*TASK DIRECTIONS*.
From the line containing "Базовая единица" through the last line of the records, print every line exactly and nothing more.

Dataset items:
┄┄┄┄┄┄┄┄┄┄
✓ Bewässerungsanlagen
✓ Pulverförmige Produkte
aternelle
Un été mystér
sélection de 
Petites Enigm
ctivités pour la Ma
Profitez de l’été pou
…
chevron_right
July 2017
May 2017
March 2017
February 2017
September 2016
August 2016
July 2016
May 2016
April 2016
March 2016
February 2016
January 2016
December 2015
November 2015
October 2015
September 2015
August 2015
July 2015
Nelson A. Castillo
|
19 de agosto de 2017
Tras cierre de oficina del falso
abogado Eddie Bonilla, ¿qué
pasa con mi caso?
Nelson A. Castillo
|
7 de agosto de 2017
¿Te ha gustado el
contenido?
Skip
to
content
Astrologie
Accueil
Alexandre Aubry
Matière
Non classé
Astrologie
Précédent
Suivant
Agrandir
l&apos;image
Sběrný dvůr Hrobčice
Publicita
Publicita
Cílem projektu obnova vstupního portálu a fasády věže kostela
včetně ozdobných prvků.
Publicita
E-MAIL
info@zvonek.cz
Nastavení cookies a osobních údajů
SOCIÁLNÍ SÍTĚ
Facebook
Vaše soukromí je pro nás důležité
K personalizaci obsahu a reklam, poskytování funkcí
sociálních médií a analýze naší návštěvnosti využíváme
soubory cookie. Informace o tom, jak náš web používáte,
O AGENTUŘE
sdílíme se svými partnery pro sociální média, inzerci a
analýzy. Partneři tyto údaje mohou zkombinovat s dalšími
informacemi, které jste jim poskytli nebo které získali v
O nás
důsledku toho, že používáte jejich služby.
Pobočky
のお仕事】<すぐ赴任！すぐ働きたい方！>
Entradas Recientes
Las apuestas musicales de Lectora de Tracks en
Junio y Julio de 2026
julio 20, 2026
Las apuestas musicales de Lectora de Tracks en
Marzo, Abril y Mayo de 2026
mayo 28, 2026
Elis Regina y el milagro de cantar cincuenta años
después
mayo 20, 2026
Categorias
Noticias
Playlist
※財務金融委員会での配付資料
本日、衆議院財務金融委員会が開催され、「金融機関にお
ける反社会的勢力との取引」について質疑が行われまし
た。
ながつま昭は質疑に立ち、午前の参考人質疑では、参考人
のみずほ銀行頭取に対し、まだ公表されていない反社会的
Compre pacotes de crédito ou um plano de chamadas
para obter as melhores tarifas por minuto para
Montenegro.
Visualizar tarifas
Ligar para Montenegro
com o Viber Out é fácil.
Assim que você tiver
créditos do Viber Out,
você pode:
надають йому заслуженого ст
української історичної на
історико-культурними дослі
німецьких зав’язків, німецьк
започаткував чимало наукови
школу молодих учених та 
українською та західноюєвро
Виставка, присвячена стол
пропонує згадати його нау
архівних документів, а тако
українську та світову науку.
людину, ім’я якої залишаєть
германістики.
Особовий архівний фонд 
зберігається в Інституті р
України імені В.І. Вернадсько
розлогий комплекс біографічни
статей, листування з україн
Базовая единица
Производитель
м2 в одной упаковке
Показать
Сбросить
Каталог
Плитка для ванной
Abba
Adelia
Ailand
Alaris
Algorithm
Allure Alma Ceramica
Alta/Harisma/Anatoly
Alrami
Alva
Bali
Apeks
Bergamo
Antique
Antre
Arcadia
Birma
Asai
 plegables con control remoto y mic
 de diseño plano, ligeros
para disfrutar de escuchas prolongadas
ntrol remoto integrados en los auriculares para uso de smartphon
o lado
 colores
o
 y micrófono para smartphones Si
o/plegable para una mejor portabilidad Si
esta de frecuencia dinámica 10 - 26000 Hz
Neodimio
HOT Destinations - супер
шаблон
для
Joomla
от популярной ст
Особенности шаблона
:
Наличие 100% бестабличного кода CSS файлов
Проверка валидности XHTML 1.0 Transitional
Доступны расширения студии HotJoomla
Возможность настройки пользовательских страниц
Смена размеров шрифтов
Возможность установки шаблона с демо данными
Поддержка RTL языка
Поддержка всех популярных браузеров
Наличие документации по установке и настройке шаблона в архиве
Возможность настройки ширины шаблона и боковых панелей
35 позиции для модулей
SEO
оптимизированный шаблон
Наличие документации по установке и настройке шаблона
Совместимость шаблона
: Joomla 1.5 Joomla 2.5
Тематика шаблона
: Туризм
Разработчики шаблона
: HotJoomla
┄┄┄┄┄┄┄┄┄┄
*THE COMPLETED TASK*.
Базовая единица
Производитель
м2 в одной упаковке
Показать
Сбросить
Каталог
Плитка для ванной
Abba
Adelia
Ailand
Alaris
Algorithm
Allure Alma Ceramica
Alta/Harisma/Anatoly
Alrami
Alva
Bali
Apeks
Bergamo
Antique
Antre
Arcadia
Birma
Asai
 plegables con control remoto y mic
 de diseño plano, ligeros
para disfrutar de escuchas prolongadas
ntrol remoto integrados en los auriculares para uso de smartphon
o lado
 colores
o
 y micrófono para smartphones Si
o/plegable para una mejor portabilidad Si
esta de frecuencia dinámica 10 - 26000 Hz
Neodimio
HOT Destinations - супер
шаблон
для
Joomla
от популярной ст
Особенности шаблона
:
Наличие 100% бестабличного кода CSS файлов
Проверка валидности XHTML 1.0 Transitional
Доступны расширения студии HotJoomla
Возможность настройки пользовательских страниц
Смена размеров шрифтов
Возможность установки шаблона с демо данными
Поддержка RTL языка
Поддержка всех популярных браузеров
Наличие документации по установке и настройке шаблона в архиве
Возможность настройки ширины шаблона и боковых панелей
35 позиции для модулей
SEO
оптимизированный шаблон
Наличие документации по установке и настройке шаблона
Совместимость шаблона
: Joomla 1.5 Joomla 2.5
Тематика шаблона
: Туризм
Разработчики шаблона
: HotJoomla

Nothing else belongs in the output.